Baca juga : Pakta Iklim Glasgow Tak Cukup Kuat Menahan Laju Pemanasan Global
Epidemi ebola baru-baru ini di Afrika Barat jelas terjadi sebagian karena kelelawar yang membawa penyakit terpaksa pindah ke habitat baru karena hutannya ditebang untuk menanam kelapa sawit. Demikian halnya wabah Covid-19 dipicu migrasi virus kelelawar ke manusia yang dipicu perambahan dan penangkapan satwa liar.
Sementara itu, mengurangi polusi udara akibat pembakaran bahan bakar fosil juga menjaga kesehatan paru-paru, yang dapat melindungi kita dari infeksi saluran pernapasan, seperti yang diakibatkan virus korona baru saat ini.
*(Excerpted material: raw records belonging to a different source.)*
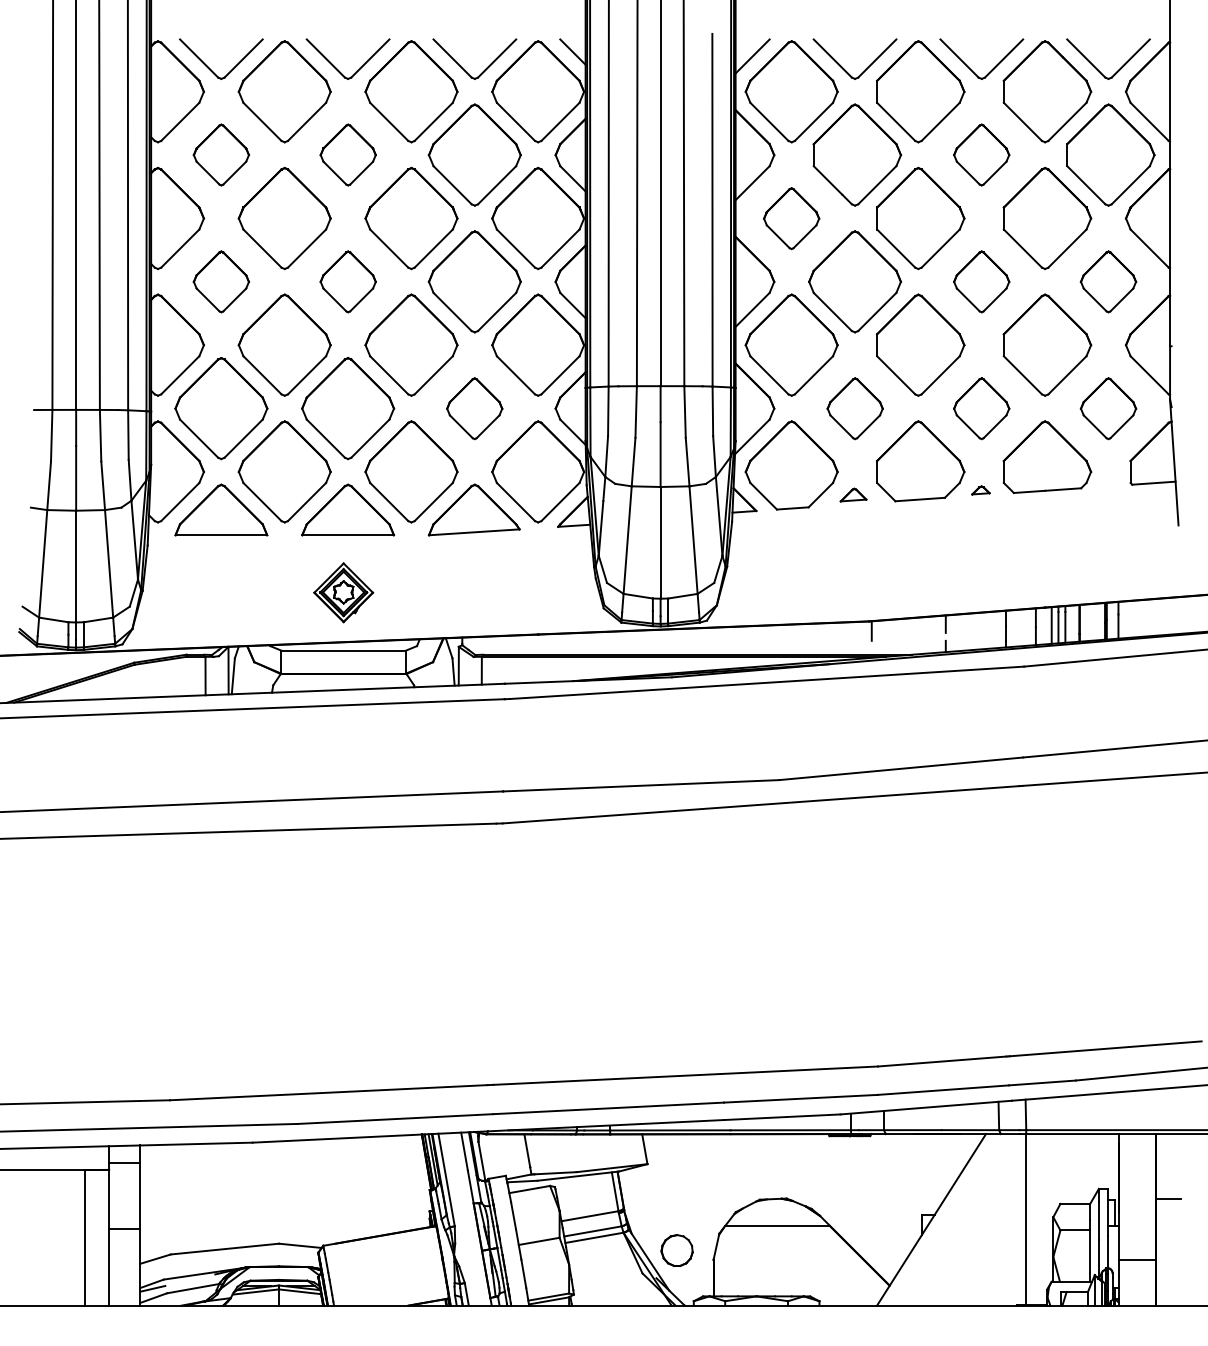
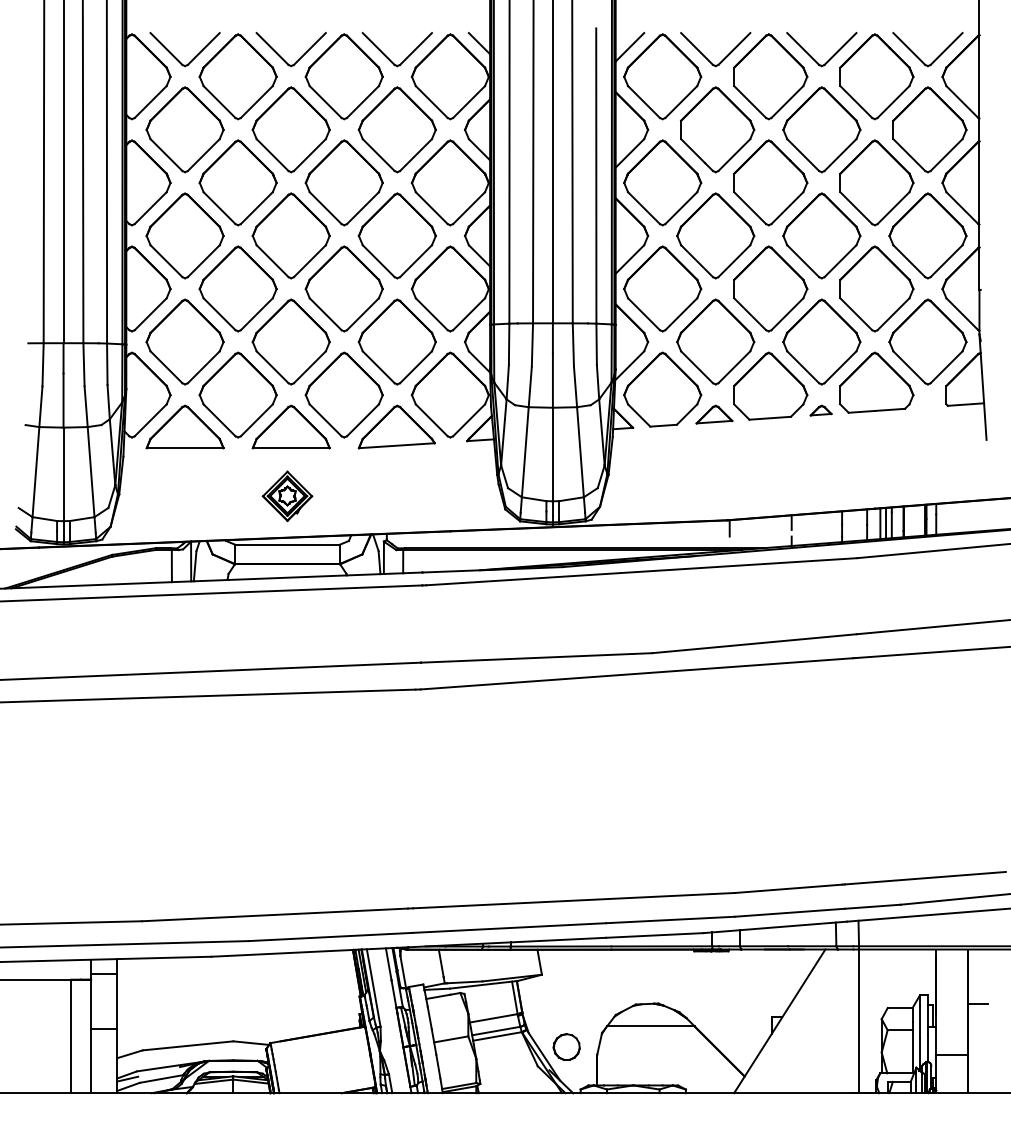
part: (221, 154) -> (185, 129), size x1.67
part: (348, 154) -> (291, 129), size x1.67
part: (981, 154) -> (821, 129), size x1.67
part: (791, 218) -> (662, 182), size x1.67
part: (221, 281) -> (185, 235), size x1.67
part: (348, 281) -> (291, 235), size x1.67
part: (981, 281) -> (821, 235), size x1.67
part: (1108, 281) -> (927, 235), size x1.67
part: (474, 408) -> (397, 342), size x1.67
part: (855, 408) -> (716, 342), size x1.67
part: (981, 408) -> (821, 342), size x1.67
part: (1108, 408) -> (927, 342), size x1.67
part: (980, 490) -> (820, 410), size x1.43
part: (853, 494) -> (714, 414), size x1.67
Untuk memerangi perubahan iklim, kita juga perlu menurunkan emisi GRK secara drastis. Menghasilkan listrik dari sumber energi rendah karbon, seperti angin dan matahari, pun mengurangi polutan udara berbahaya yang selama ini menyebabkan lebih banyak serangan jantung dan stroke serta kematian dini.
Baik pandemi maupun perubahan iklim terjadi karena ulah kita sendiri dan solusi untuk mengatasinya memiliki benang merah. Ketika Covid-19 mereda, tahun 2022 harus menjadi momentum untuk menciptakan norma hidup baru yang lebih ramah lingkungan yang menjadi kunci keberlanjutan kehidupan.